Note that we will never ask you to provide personal information in return by email. However, the CRA may email you a link to a CRA webpage, form, or publication that you asked for during a telephone call. Also, the CRA will not use instant messaging such as Facebook Messenger or WhatsApp to communicate with you about tax-related issues under any circumstance. If you receive a text or instant message claiming to be from the CRA, beware since it could be a scam!

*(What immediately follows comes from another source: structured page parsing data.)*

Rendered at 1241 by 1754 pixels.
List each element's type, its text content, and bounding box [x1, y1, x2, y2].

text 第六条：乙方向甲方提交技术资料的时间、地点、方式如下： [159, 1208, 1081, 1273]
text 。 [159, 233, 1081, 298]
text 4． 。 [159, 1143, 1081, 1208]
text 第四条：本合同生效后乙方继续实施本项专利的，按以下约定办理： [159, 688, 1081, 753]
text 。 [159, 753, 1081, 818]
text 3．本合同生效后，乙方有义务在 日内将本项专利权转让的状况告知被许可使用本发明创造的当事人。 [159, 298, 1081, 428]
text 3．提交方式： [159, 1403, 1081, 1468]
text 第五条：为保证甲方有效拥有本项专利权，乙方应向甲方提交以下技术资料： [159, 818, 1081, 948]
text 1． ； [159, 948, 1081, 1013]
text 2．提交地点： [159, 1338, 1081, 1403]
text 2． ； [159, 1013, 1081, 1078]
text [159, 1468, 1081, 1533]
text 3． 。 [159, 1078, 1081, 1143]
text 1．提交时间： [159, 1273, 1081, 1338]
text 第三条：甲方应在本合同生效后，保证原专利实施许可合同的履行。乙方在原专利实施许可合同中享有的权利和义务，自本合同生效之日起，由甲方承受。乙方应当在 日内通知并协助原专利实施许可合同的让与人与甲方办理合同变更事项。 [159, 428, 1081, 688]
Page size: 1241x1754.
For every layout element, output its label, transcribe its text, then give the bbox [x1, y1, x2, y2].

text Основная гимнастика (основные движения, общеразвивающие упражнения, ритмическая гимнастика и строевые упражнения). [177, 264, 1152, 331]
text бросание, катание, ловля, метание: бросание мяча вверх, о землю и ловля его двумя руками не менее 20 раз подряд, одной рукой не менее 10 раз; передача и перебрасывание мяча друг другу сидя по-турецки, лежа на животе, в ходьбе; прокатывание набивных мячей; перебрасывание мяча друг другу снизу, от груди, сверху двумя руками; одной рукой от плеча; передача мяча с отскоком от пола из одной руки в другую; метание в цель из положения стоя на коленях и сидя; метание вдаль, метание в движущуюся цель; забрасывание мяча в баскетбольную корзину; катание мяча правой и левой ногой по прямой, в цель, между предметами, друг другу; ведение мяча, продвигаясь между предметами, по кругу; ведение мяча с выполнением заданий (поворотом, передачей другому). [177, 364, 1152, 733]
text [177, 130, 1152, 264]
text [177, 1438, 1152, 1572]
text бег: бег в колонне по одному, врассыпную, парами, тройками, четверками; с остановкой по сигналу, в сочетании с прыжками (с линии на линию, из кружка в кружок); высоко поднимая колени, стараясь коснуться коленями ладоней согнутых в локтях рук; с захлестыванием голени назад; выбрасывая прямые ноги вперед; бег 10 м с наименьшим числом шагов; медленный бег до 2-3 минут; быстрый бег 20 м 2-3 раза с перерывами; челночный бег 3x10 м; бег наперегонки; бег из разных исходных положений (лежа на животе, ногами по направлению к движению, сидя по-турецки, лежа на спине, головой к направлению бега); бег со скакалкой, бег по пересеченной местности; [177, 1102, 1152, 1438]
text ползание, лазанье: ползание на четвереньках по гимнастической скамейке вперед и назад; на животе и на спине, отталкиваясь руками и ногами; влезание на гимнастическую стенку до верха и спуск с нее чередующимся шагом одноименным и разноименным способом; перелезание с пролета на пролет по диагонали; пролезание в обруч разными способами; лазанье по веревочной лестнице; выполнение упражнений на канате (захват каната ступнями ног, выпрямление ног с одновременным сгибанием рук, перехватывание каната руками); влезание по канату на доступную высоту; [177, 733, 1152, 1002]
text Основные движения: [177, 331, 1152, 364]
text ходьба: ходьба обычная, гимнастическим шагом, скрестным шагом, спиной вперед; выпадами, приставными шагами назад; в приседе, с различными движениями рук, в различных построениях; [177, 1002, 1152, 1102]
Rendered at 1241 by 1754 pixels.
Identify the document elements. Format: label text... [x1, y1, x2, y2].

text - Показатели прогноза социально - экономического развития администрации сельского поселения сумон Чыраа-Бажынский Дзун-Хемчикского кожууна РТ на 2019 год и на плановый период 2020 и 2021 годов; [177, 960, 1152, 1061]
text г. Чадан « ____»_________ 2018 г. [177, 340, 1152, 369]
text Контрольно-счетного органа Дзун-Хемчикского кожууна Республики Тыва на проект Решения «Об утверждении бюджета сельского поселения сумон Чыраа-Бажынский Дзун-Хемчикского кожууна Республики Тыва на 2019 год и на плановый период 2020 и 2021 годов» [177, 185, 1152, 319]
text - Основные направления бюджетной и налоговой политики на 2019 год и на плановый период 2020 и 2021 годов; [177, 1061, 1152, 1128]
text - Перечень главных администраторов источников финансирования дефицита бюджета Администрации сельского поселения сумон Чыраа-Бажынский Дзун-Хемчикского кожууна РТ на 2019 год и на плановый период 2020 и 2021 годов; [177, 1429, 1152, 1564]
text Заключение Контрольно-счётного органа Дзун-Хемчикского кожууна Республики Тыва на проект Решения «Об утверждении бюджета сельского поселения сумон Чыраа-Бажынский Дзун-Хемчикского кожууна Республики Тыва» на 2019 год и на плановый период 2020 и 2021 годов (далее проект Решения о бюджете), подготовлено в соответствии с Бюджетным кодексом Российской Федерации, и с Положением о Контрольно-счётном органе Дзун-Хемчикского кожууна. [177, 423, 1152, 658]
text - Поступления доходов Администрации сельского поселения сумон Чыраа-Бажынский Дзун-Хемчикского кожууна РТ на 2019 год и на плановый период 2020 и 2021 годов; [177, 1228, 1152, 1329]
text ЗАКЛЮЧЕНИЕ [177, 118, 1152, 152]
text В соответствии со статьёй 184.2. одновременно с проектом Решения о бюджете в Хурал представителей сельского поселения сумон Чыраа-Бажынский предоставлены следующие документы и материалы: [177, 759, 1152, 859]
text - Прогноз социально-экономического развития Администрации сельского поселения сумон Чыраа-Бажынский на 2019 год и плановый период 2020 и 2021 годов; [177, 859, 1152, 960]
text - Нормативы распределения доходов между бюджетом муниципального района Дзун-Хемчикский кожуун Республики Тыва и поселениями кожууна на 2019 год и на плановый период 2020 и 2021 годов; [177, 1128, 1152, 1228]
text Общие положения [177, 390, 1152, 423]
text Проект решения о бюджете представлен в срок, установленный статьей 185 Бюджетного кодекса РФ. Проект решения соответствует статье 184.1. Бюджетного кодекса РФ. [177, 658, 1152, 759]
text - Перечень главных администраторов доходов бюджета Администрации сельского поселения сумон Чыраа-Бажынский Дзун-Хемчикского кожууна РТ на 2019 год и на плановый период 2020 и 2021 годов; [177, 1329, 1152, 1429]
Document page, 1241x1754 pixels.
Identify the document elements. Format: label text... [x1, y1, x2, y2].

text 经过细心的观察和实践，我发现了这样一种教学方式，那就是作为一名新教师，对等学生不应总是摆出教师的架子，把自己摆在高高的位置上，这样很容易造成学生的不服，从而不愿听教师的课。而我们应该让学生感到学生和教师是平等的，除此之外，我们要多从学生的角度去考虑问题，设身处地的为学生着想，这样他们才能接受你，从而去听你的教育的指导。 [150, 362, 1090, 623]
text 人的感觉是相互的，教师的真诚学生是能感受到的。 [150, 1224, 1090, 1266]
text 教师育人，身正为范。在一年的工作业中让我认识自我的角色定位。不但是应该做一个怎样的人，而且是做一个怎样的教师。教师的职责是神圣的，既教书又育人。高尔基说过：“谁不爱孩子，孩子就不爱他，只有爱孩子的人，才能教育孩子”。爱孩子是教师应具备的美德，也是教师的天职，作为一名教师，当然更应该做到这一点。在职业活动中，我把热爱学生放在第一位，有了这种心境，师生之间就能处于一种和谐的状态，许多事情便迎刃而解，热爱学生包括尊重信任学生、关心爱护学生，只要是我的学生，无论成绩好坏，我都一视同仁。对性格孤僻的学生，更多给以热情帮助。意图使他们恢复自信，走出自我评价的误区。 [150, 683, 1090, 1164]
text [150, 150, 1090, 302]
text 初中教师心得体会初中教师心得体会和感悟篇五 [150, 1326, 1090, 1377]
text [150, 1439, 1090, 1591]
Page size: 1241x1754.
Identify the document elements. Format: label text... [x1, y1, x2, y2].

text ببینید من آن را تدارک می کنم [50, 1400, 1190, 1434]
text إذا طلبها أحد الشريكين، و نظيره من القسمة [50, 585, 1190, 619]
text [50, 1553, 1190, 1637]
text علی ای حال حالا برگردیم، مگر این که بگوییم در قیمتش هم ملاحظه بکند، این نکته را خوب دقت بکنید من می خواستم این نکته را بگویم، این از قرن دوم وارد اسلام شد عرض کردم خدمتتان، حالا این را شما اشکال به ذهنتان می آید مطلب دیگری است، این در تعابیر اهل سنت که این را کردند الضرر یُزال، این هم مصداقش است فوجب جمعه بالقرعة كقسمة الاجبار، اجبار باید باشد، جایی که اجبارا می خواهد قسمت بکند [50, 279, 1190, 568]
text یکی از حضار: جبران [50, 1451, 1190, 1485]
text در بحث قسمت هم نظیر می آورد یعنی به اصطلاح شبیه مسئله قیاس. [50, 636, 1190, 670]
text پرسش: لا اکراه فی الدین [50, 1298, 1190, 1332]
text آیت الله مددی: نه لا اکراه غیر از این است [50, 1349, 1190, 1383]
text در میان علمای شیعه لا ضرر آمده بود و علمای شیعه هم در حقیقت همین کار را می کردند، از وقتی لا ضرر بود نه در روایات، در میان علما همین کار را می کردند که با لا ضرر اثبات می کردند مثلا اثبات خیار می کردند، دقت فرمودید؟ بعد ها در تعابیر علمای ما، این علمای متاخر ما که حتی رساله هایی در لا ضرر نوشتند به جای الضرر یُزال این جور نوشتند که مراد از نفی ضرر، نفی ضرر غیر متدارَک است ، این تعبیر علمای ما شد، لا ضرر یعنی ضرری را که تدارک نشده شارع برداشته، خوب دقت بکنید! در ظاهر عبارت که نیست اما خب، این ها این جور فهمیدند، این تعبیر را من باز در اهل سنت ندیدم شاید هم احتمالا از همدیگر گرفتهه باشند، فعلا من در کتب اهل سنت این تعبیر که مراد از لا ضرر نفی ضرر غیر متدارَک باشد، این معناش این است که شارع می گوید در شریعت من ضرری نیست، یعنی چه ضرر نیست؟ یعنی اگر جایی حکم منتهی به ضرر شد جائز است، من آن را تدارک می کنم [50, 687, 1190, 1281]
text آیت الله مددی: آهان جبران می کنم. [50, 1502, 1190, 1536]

When in doubt, check if you have mail or any amount owing in My Account. If you don’t, make sure to delete what you received.
Never click on the link before you are sure it comes from the CRA.
You can also contact the CRA. And visit the link on your screen to learn more!
You can report a scam to the Canadian Anti-Fraud Centre at the web address or the phone number on your screen.
If you suspect you may be the victim of fraud, contact your local police service.
Do taxes confuse you? Do you want to learn more about taxes and how to do a tax return?
We can help. Check out our free online interactive tool, Learn about your taxes.
Through simple and interactive web content, you will learn what you need when starting your first job, figuring out your paycheque, what you need to know before doing your taxes and how to do a basic tax return.
It has resources such as a videos, common tax terms, and links to websites where you can learn more.
More topics will be added including what you should know after doing your taxes and more on benefit and credits.
Be sure to check it out at the address on your screen!
And that's all for me! This is the end of the webinar. Thank you so much for joining us today! We hope it was helpful!
Thank you for listening and enjoy your day!